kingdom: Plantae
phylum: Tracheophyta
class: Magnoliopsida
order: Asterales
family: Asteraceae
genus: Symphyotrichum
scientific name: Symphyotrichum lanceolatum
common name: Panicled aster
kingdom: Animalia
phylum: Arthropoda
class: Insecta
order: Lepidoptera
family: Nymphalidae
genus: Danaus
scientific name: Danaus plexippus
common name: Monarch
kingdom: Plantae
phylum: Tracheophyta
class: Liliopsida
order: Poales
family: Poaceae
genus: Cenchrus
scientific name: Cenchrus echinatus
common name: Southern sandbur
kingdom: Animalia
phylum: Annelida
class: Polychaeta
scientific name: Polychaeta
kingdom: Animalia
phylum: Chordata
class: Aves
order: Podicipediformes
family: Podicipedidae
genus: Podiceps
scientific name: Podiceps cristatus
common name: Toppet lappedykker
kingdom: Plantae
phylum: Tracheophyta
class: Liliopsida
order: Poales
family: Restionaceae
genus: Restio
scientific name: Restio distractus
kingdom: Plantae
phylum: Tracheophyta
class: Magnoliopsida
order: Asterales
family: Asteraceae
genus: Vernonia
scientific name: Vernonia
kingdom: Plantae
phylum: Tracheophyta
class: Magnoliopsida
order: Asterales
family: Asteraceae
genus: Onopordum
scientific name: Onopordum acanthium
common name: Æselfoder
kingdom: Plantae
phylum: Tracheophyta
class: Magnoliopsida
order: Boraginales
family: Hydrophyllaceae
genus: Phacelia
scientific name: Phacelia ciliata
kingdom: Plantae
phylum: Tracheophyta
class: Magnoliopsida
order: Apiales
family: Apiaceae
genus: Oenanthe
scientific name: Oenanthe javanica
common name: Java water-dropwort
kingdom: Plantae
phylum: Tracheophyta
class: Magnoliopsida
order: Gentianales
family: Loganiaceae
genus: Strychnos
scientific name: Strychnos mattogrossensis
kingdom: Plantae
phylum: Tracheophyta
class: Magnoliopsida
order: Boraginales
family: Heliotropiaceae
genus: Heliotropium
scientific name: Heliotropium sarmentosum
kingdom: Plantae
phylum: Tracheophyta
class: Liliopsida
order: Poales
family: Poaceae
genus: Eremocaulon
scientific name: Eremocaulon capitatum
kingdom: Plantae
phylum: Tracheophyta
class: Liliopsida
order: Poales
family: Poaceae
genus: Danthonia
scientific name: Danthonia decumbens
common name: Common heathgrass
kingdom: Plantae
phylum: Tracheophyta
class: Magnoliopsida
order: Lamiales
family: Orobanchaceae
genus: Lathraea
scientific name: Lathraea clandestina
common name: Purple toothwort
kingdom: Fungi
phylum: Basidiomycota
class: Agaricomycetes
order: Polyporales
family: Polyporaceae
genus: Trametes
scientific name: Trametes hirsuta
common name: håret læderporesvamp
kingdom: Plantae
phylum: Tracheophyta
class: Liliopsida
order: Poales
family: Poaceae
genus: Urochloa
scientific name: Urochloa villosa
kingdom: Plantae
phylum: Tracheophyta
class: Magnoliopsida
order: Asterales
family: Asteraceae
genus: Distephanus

######

- **Ziel**
Setze den Teil der Auflistung, der mit der Zeile mit „genus: Trametes“ beginnt und bis zum Ende der Auflistung reicht, beide Enden eingeschlossen, in eine Markdown-Tabelle mit den Spalten „Nr“ und „Zeile“ um. Nummeriere die Zeilen fortlaufend und lass Leerzeilen weg.

- **Lösung**
| Nr | Zeile |
|---|---|
| 1 | genus: Trametes |
| 2 | scientific name: Trametes hirsuta |
| 3 | common name: håret læderporesvamp |
| 4 | kingdom: Plantae |
| 5 | phylum: Tracheophyta |
| 6 | class: Liliopsida |
| 7 | order: Poales |
| 8 | family: Poaceae |
| 9 | genus: Urochloa |
| 10 | scientific name: Urochloa villosa |
| 11 | kingdom: Plantae |
| 12 | phylum: Tracheophyta |
| 13 | class: Magnoliopsida |
| 14 | order: Asterales |
| 15 | family: Asteraceae |
| 16 | genus: Distephanus |